--- PASSAGE PROVIDED ---
By applying Holder's Inequality to LHS it suffices to prove that \[\Big((1+(\dfrac{a}{b} \dfrac{b}{c} \dfrac{c}{a})^{1/3}\Big)^3 \geq 2(1+\dfrac{a+b+c}{(abc)^{1/3}}) \\ \Rightarrow 4 \geq 1+\dfrac{a+b+c}{(abc)^{1/3}} \\ \Rightarrow (abc)^{1/3} \geq \dfrac{a+b+c}{3}\] But by AM-GM this is true only for \(a=b=c=1\)

--- QUESTIONS ---
A. Can you rewrite the part of the Holder's Inequality argument that opens with "By applying Holder's" and closes with "only for \(a=b=c=1\)", swapping "LHS" for "the left-hand side"?
B. How would you extend the Holder's Inequality argument past its final sentence?

--- SUPPLIED INFORMATION ---
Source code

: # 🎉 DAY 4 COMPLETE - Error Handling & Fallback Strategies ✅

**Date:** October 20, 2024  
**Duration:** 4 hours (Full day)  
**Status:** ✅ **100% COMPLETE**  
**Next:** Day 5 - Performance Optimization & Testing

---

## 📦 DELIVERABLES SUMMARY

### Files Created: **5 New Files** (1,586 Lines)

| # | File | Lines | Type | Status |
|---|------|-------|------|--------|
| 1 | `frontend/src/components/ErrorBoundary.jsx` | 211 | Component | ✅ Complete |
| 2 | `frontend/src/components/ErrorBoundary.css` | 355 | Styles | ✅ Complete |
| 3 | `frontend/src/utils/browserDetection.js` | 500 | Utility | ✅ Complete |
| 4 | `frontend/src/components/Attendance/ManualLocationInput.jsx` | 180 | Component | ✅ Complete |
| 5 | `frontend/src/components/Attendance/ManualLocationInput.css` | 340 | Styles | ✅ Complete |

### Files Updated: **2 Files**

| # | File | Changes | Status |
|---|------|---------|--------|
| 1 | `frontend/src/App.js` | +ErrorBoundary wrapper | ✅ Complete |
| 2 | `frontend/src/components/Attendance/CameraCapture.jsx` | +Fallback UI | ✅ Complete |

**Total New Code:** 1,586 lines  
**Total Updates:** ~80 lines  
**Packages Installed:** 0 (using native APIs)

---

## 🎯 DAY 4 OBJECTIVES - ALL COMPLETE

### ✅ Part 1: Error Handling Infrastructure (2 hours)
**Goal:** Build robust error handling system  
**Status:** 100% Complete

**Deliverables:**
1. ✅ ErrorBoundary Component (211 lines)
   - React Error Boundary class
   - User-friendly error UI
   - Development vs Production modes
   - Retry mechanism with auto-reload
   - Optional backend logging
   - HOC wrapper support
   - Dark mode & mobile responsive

--

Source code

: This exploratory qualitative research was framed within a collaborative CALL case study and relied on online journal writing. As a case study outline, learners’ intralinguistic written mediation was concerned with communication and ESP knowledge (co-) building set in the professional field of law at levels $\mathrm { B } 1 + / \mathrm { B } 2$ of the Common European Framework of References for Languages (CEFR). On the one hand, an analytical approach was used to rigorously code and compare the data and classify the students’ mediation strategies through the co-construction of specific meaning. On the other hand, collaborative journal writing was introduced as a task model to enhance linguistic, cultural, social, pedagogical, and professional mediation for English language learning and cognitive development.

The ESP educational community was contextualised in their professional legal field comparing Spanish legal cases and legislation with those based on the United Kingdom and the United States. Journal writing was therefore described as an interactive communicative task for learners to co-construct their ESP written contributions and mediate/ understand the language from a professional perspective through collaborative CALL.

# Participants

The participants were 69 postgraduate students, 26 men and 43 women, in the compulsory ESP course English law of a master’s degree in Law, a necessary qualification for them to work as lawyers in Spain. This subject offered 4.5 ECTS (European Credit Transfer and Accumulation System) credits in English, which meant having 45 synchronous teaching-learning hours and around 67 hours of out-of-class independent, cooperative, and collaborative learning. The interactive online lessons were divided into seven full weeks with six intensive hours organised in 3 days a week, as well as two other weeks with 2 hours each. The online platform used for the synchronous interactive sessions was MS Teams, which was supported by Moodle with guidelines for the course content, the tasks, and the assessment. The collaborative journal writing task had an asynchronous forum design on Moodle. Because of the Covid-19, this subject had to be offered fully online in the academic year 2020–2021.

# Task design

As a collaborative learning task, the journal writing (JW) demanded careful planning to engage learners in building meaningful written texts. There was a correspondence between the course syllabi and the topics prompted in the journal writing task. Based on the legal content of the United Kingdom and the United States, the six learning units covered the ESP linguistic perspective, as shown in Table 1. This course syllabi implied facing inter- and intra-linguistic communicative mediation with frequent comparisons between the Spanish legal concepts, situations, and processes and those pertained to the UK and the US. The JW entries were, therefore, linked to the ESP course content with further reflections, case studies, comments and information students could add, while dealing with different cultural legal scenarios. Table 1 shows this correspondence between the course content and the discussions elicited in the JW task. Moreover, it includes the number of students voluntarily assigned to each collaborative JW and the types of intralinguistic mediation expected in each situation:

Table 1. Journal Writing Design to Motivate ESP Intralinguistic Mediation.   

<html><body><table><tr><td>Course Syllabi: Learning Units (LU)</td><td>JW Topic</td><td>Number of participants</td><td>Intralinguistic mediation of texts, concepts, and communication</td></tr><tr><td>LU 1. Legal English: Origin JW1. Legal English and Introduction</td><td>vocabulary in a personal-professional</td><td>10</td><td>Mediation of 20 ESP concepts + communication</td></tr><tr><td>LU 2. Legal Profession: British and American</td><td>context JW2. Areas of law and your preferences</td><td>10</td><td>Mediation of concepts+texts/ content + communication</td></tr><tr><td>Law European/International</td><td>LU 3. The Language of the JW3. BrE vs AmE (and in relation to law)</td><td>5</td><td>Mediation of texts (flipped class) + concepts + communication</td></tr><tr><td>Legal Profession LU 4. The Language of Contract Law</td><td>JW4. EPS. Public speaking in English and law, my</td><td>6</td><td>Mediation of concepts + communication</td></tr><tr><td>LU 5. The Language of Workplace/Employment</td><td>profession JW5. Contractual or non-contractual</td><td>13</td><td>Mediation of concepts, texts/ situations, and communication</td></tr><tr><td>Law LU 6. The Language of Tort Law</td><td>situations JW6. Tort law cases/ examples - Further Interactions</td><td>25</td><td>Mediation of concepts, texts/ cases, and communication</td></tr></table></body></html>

--- RESULTS BY TASK ---
A.
By applying Holder's Inequality to the left-hand side it suffices to prove that \[\Big((1+(\dfrac{a}{b} \dfrac{b}{c} \dfrac{c}{a})^{1/3}\Big)^3 \geq 2(1+\dfrac{a+b+c}{(abc)^{1/3}}) \\ \Rightarrow 4 \geq 1+\dfrac{a+b+c}{(abc)^{1/3}} \\ \Rightarrow (abc)^{1/3} \geq \dfrac{a+b+c}{3}\] But by AM-GM this is true only for \(a=b=c=1\)

B.
Edit: If the problem had the direction of the inequality flipped then we would have to prove that

\[\begin{equation} \begin{split} (1+\dfrac{a}{b})(1+\dfrac{b}{c})(1+\dfrac{c}{a}) & \leq 2(1+\dfrac{a+b+c}{(abc)^{1/3}}) \\ & \stackrel{AM-GM}{\leq}2(1+\dfrac{a+b+c}{{a+b+c}/_3}) = 8\end{split} \end{equation}\]

Then it suffices to prove that \[\begin{equation} \begin{split} & (a+b)(b+c)(c+a) \leq 8abc \\ & \stackrel{AM-GM}{\leq} \Big(\dfrac{2}{3}(a+b+c)\Big)^3 \leq 8abc \\ & \Rightarrow a^3 + b^3 +c^3 +3a^2b+3a^2c+3ab^2+3ac^2+3b^2c+3bc^2 \leq 21abc \end{split} \end{equation}\] But again that would be true by rearrangement inequality if the direction of the inequality was flipped...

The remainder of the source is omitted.